Action item:
Lines that contain the string "paint" are the ones to list; copy all of them from the records.

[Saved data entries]
•••••

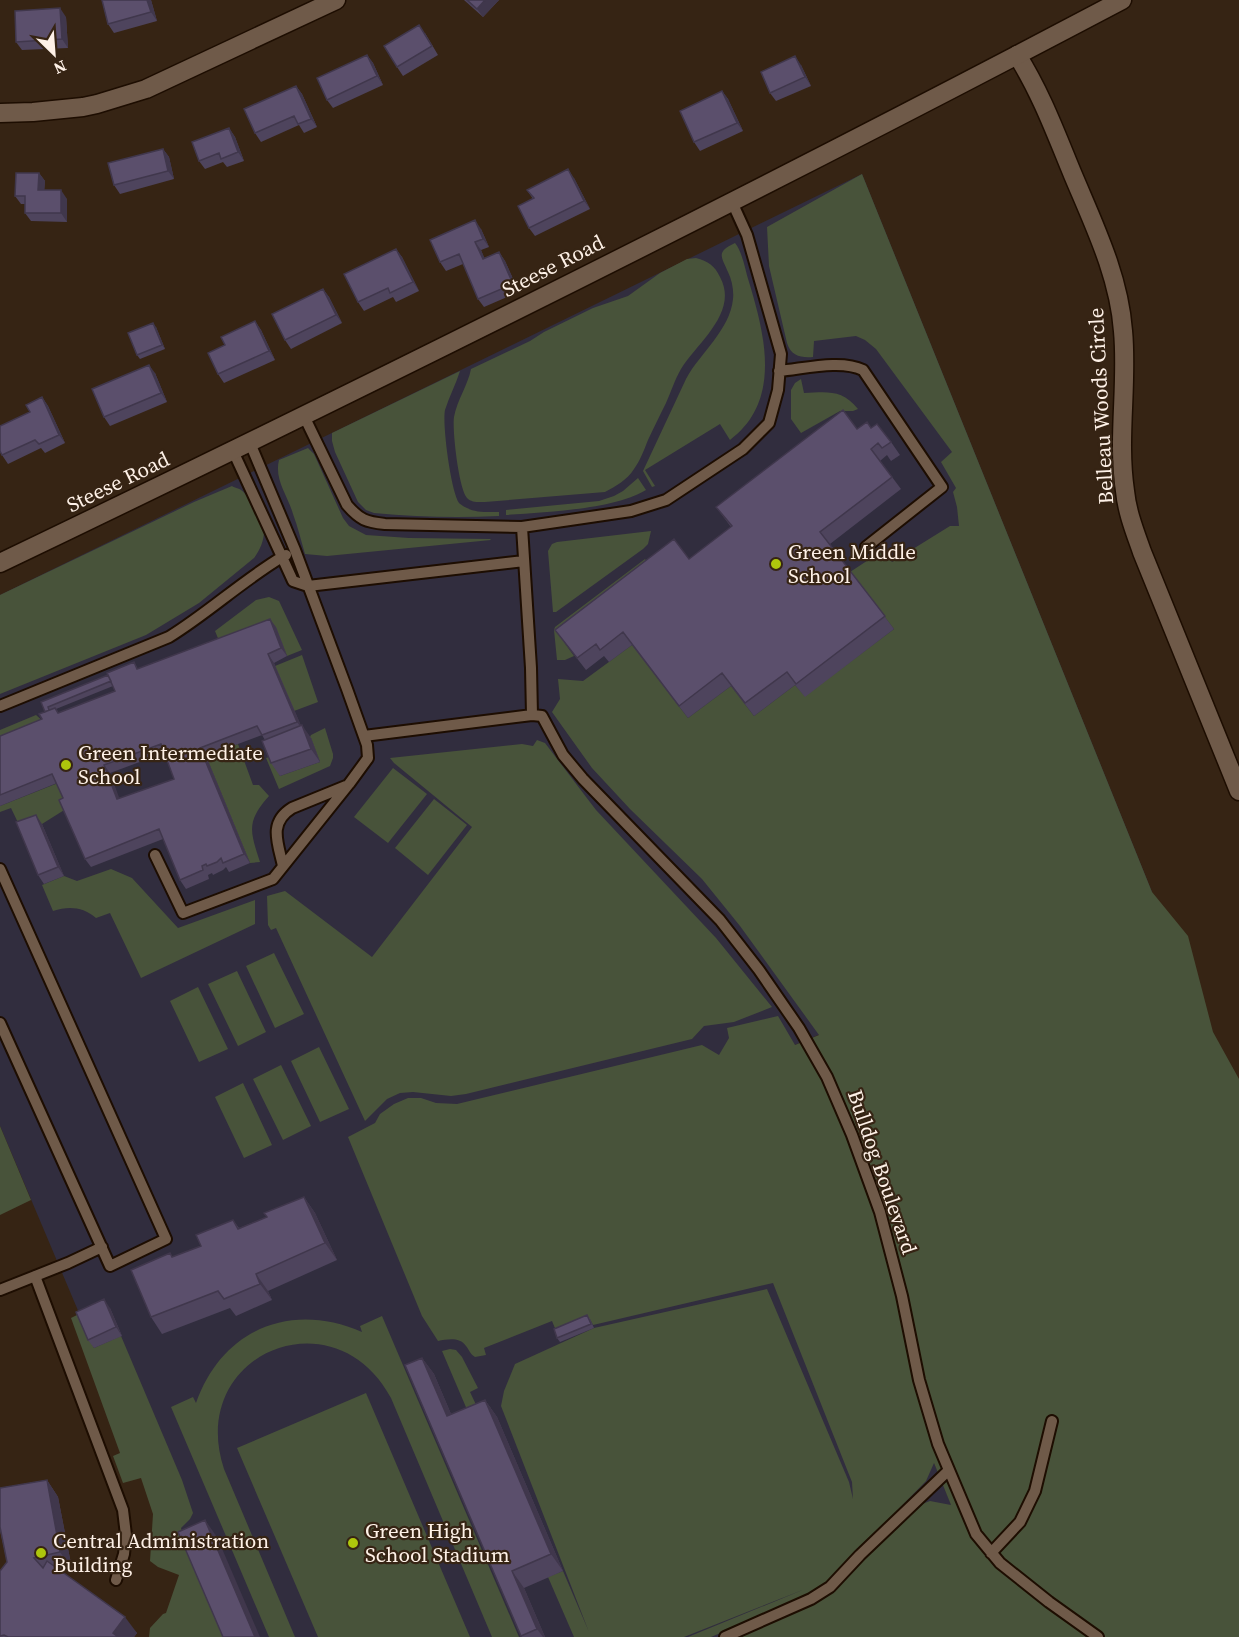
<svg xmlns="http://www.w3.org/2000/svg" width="1239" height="1637" viewBox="0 0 1239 1637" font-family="'Source Serif 4',serif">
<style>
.education{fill:#312d3e}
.green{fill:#48533a}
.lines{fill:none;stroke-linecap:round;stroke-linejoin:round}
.lane-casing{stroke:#1d0d01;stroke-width:14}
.street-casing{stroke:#1d0d01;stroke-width:21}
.secondary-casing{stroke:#1d0d01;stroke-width:21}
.lane{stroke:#6f5a49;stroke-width:10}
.street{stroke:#6f5a49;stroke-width:18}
.secondary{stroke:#6f5a49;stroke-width:18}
.wall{fill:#4e445d;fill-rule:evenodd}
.shaded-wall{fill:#40374c}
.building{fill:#5b4f6c;stroke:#40374c;stroke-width:1.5;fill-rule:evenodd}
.poi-dot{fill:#aec60c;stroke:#362414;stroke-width:2}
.labels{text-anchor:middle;stroke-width:4.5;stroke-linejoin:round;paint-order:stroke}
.street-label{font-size:21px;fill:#fef1e7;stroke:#362414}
.poi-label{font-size:21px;fill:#fef1e7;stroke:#362414;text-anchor:start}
</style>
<rect width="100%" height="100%" fill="#362414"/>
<!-- education -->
<path class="education" d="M862 174 1152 892 795 1045 919 1426 953 1509 930 1637H216L0 1126V595Z"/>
<!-- green -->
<path class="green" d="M862 174 1152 892 1188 936 1213 1032 1239 1079V1637H737L808 1606 838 1586 881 1542 922 1504 930 1501 951 1505 934 1463 926 1481 824 1585 791 1603 711 1637H688L805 1589 684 1637H574L548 1577 563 1571 589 1632 501 1406 504 1391 515 1364 594 1328 767 1289 849 1482 853 1499 852 1482 773 1283 593 1325 590 1319 557 1333 552 1321 484 1348 486 1355 475 1357C470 1354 470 1351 466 1346 460 1337 448 1339 438 1341L422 1316 348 1137 375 1123 380 1114 394 1104 408 1098H421L436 1103 457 1104 702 1045 719 1055 729 1038 727 1028 778 1016 795 1045 819 1035 740 926 702 879 630 809 592 768 552 712 560 699 558 679 583 681 632 645 688 718 731 686 754 716 795 685 805 696 894 629 850 572 882 551 892 562 950 526H959L957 507 953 492 956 488 941 462 952 452 876 349 865 340 856 336 814 341 813 357C801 358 791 356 787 343L769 266 767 227Z
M735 243C743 253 745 270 749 282 765 335 782 401 730 440L720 424 645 470 655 486 652 487 643 471 686 379C700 353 730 330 733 299 734 291 732 280 728 272 721 256 716 252 735 243Z
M696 258C708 261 715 266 720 277 739 312 698 342 681 369 675 379 671 392 666 403 660 415 654 427 648 440 644 450 640 461 634 469 627 480 616 486 605 492L485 502C479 502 472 503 467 498 459 490 452 430 454 417 457 400 468 385 471 369L530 341 544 332 593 308 628 296 660 273 687 259Z
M460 371C456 384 449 397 445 410 442 424 451 492 459 503 460 504 466 508 467 508 476 513 489 512 499 512V516C457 518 416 517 374 513L366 510 358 502 335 452 332 441V433Z
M801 379 804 393C827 392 842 389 858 409L853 411H840L801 433 791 419V390L795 383Z
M308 448 314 454 343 518 349 526 366 535 409 538 490 539 491 540 327 556 305 554C301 541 298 527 293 514 288 496 274 480 279 460Z
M638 478 646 490C612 510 545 512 506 515V510L599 501 614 496 623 491Z
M232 486C233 487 240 489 241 490 249 495 263 521 264 531 264 541 260 550 254 558L199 603 146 635 0 694V595L194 502Z
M651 531 648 544 643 549 556 612H553L548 551 552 544 557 542Z
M645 559 656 573 564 642 574 656 565 660H557L554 630 555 627Z
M269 597 279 601 302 650 287 656 276 628 222 648 215 631 256 600Z
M302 655 318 702 294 711 275 666Z
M36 715 45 723 0 747V730Z
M325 728 333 754V758L330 766 279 789 266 758 272 756 280 776 320 762 311 738 309 739 311 735Z
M537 740 545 743 596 810 716 938 772 1007 734 1022 704 1026 692 1039 466 1094 451 1096 413 1092 400 1093 387 1099 365 1121 276 928 271 930 268 925 267 896 285 891 372 957 472 827 394 763 390 758 522 744 533 746Z
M238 744 253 785H259L269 796C246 822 250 831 260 862L250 863 206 756Z
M393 768 427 794 388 843 354 817Z
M58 783 69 807 42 824 22 831 11 808 0 812V806Z
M434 799 467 825 428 875 395 848Z
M111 869 132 878 178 928 255 900V924L141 978 110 913 96 918C83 907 69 906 53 911L42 885 64 876 77 881Z
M274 953 304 1014 275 1028 246 966Z
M237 971 266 1032 238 1046 208 984Z
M198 987 228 1049 199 1062 170 1001Z
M319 1047 349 1109 320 1122 291 1061Z
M281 1065 311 1126 283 1140 253 1079Z
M243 1083 272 1145 244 1158 215 1097Z
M0 1126 31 1200 0 1215Z
M79 1314 94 1348 121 1336 182 1480 193 1513 190 1519 181 1528 186 1548 223 1637H149L150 1628 163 1614 166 1613 179 1575 158 1567 150 1561 153 1514 141 1478 123 1483 113 1456 120 1453 71 1318Z
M382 1316 519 1637H492L391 1398C334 1292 186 1354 224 1469L295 1637H269L171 1407 193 1397 196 1403C222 1329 291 1301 362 1332L360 1326Z
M450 1349 456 1350 462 1357 478 1388 470 1392 479 1411 490 1407 495 1417 474 1426 442 1351Z
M366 1393 470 1637H318L237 1448Z"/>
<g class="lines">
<!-- lane casing -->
<g class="lane-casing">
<path id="lane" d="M779 371C803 369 841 359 863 370L942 487 866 547
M304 416 347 505C360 520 366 522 385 524L522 527 631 511 666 500 743 449 769 423 778 390 781 354 747 235 732 202
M522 527 531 668 532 715 542 716 563 755 583 779 720 920 759 970 799 1028 827 1077 852 1135 880 1212 902 1296 919 1380 938 1444 976 1534 1000 1563 1049 1602 1098 1637
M286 555 282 557 293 581 308 586 524 561
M0 706 169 637C208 613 242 581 282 557L233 451
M364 736 532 715
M155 855 183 913 273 879 349 784 368 758 367 745 347 689 295 550 250 443
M283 866C278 843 268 823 292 808L346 786
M0 869 166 1239 110 1266 0 1023
M35 1276 123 1510 126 1535 124 1554 116 1580
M0 1290 68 1263 102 1247
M991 1553 1020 1522 1035 1491 1052 1421
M725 1637 811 1599 830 1587 860 1555 949 1470"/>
</g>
<!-- street casing -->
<g class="street-casing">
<path id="street" d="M1017 55C1041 93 1056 134 1073 175 1094 225 1119 276 1123 331 1128 384 1117 438 1125 491 1127 512 1135 532 1142 552L1239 791
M0 113 33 112 83 107 97 104 146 89 336 0"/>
</g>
<!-- secondary casing -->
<g class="secondary-casing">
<path id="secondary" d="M0 563C377 382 752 195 1122 0"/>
</g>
<!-- lane -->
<use href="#lane" class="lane"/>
<!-- street -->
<use href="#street" class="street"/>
<!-- secondary -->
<use href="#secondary" class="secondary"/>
</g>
<!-- wall -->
<path class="wall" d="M102 0H151L157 21 114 33 108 24Z
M464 0H499L483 17Z
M66 17 68 48 22 50 16 42Z
M425 33 438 55 403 76 397 67Z
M367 55 373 63 383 85 333 108 327 100Z
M801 65 811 86 776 101 770 93Z
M296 86 302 94 317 127 304 133 299 125 261 142 255 133Z
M722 91 728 99 743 131 700 151 694 142Z
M229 128 235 137 244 161 227 167 223 162 205 169 199 161Z
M163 149 169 157 174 179 120 194 114 185Z
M39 173 45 181 44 190 67 199V222L31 221 25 213V204H21L15 196Z
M574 178 590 209 535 236 529 228 533 199 527 190Z
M481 229 489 247 481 250 484 258 499 252 505 261 519 292 484 307 478 299 463 264 446 271 440 262Z
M396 249 402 257 419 291 396 302 393 297 364 311 358 302Z
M323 289 329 297 342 323 291 349 285 340Z
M255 321 261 330 275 360 224 383 218 374 225 345Z
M156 327 165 349 140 359 137 355Z
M155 373 167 402 110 426 104 417Z
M42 397 48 406 65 443 45 453 41 448 8 464 2 455 30 412Z
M871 428 891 442 900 455 891 461 887 455 880 461 901 489 830 544 894 629 805 697 795 685 754 716 731 686 688 718 632 645 609 662 604 656 586 670 555 630 689 559 731 527 716 507 857 429Z
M276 627 287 656 274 663 301 726 311 738 320 762 280 776 271 763 265 740 262 735 206 756 250 863 229 872 226 867 223 870 213 875 212 873 208 875 209 879 186 889 180 880 163 839 91 867 85 859 63 798 57 783 0 806V736L42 719 45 712 41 702 108 675 134 662 138 669ZM113 686 115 691 59 713 56 709ZM164 753 174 779 119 799 110 773Z
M42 824 64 876 44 884 38 875Z
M304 1197 315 1213 337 1260 268 1291 272 1300 236 1316 230 1308 162 1334 151 1317 172 1257 201 1246 233 1220 239 1228 267 1217Z
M110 1308 122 1336 94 1348 88 1340Z
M587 1315 590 1319 594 1328 560 1342 557 1338Z
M422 1358 434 1374 451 1414 485 1400 497 1417 563 1571 524 1588 545 1637H522L521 1636Z
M47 1480 58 1497 72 1569 61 1571 137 1633 134 1637H0V1571L7 1562 0 1530V1488Z"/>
<!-- shaded-wall -->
<path class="shaded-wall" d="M147 0H151L157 21 151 12Z
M485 0H499L483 17 477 9Z
M60 8 66 17 68 48 62 39Z
M367 55 373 63 383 85 377 76Z
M795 56 801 65 811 86 805 77Z
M296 86 302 94 317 127 311 119Z
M722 91 728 99 743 131 737 123Z
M229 128 235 137 244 161 238 152Z
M163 149 169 157 174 179 168 171Z
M568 169 574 178 590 209 584 201Z
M39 173 45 181 44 198 38 190Z
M61 190 67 199V222L61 213Z
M475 220 481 229 489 247 483 239Z
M475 242 481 250 489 268 483 259Z
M396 249 402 257 419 291 413 282Z
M499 252 505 261 519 292 513 284Z
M323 289 329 297 342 323 336 315Z
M255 321 261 330 275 360 269 351Z
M153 323 156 327 165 349 162 345Z
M149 365 155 373 167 402 161 393Z
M42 397 48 406 65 443 59 435Z
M270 619 276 627 287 656 281 648Z
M268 654 274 663 303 730 297 722Z
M302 725 311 738 320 762 311 749Z
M200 748 206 756 250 863 244 854Z
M104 765 110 773 123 808 117 799Z
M36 815 42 824 64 876 58 867Z
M304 1197 315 1213 337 1260 325 1243Z
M256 1274 268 1291 272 1300 260 1284Z
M104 1299 110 1308 122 1336 116 1327Z
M422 1358 434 1374 459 1433 447 1416Z
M485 1400 497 1417 563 1571 551 1554Z
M47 1480 58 1497 72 1569 60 1552Z
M205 1520 217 1537 260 1637H255Z
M512 1571 524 1588 545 1637H543L537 1629Z
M125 1617 137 1633 134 1637H116L113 1633Z"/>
<!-- building -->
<path class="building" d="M102 0H147L151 12 108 24Z
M467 0H485L477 9Z
M60 8 62 39 16 42 15 11Z
M419 25 432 46 397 67 384 46Z
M367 55 377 76 327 100 317 78Z
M795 56 805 77 770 93 761 72Z
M296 86 311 119 298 124 294 116 255 133 244 109Z
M722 91 737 123 694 142 680 111Z
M229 128 238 152 221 159 219 153 199 161 192 142Z
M163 149 168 171 114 185 108 163Z
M568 169 584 201 529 228 518 206 534 198 527 190Z
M16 173H39L38 190H61V213H25V196H15Z
M475 220 483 239 475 242 483 259 499 252 513 284 478 299 459 254 440 262 430 240Z
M396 249 413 282 390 293 388 288 358 302 344 274Z
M323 289 336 315 285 340 272 314Z
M255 321 269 351 218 374 208 353 225 345 221 337Z
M153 323 162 345 137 355 128 333Z
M149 365 161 393 104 417 92 389Z
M42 397 59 435 39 444 35 440 2 455 0 451V426L30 412 26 405Z
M843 410 857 429 867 422 871 428 877 424 891 442 882 448 878 443 871 449 892 477 820 532 885 616 796 684 787 672 745 703 722 673 679 706 623 632 600 650 596 644 577 658 555 630 674 539 689 559 732 526 716 507Z
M270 619 281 648 268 654 297 722 262 735 257 726 200 748 244 854 223 863 221 858 217 862 207 866 206 864 202 866 203 870 180 880 159 829 85 859 59 800 63 798 52 774 0 795V736L42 719 39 714 55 708 58 713 115 691 107 673 134 662 137 669ZM161 744 174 779 117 799 104 765Z
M108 675 111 681 48 707 49 710 45 712 41 702Z
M302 725 311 749 271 763 262 741Z
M36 815 58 867 38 875 16 822Z
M304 1197 325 1243 256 1274 260 1284 224 1299 218 1291 151 1317 131 1270 170 1253 172 1257 201 1246 196 1235 233 1220 238 1229 267 1217 264 1213Z
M104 1299 116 1327 88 1340 76 1312Z
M587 1315 591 1324 557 1338 554 1329Z
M422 1358 447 1416 485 1400 551 1554 512 1571 537 1629 521 1636 405 1365Z
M47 1480 60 1552 34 1558 43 1568 47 1561 125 1617 113 1633 118 1637H8L4 1635 0 1636V1571L7 1562 0 1527V1488Z
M205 1520 255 1637H223L178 1532Z"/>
<!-- markers -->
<g class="poi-dot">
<circle cx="776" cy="564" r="6"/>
<circle cx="66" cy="765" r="6"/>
<circle cx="353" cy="1543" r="6"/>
<circle cx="41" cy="1553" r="6"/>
</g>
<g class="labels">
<!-- street labels -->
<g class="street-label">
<text transform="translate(553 266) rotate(-27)" y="7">Steese Road</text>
<text transform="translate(1101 406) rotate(-93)" y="7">Belleau Woods Circle</text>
<text transform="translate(118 482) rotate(-26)" y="7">Steese Road</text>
<text transform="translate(882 1172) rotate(71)" y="7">Bulldog Boulevard</text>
</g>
<!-- poi labels -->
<g class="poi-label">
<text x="788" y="559">Green Middle<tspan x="788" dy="24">School</tspan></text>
<text x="78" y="760">Green Intermediate<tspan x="78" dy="24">School</tspan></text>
<text x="365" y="1538">Green High<tspan x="365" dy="24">School Stadium</tspan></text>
<text x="53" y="1548">Central Administration<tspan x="53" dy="24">Building</tspan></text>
</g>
</g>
<!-- north arrow -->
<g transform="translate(54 54) rotate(155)" stroke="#362414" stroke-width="4.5" paint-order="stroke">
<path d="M0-4.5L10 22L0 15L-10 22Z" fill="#fef1e7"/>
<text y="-9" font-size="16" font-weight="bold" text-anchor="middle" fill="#fef1e7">N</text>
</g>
</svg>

•••••

Exercise solution:
.labels{text-anchor:middle;stroke-width:4.5;stroke-linejoin:round;paint-order:stroke}
<g transform="translate(54 54) rotate(155)" stroke="#362414" stroke-width="4.5" paint-order="stroke">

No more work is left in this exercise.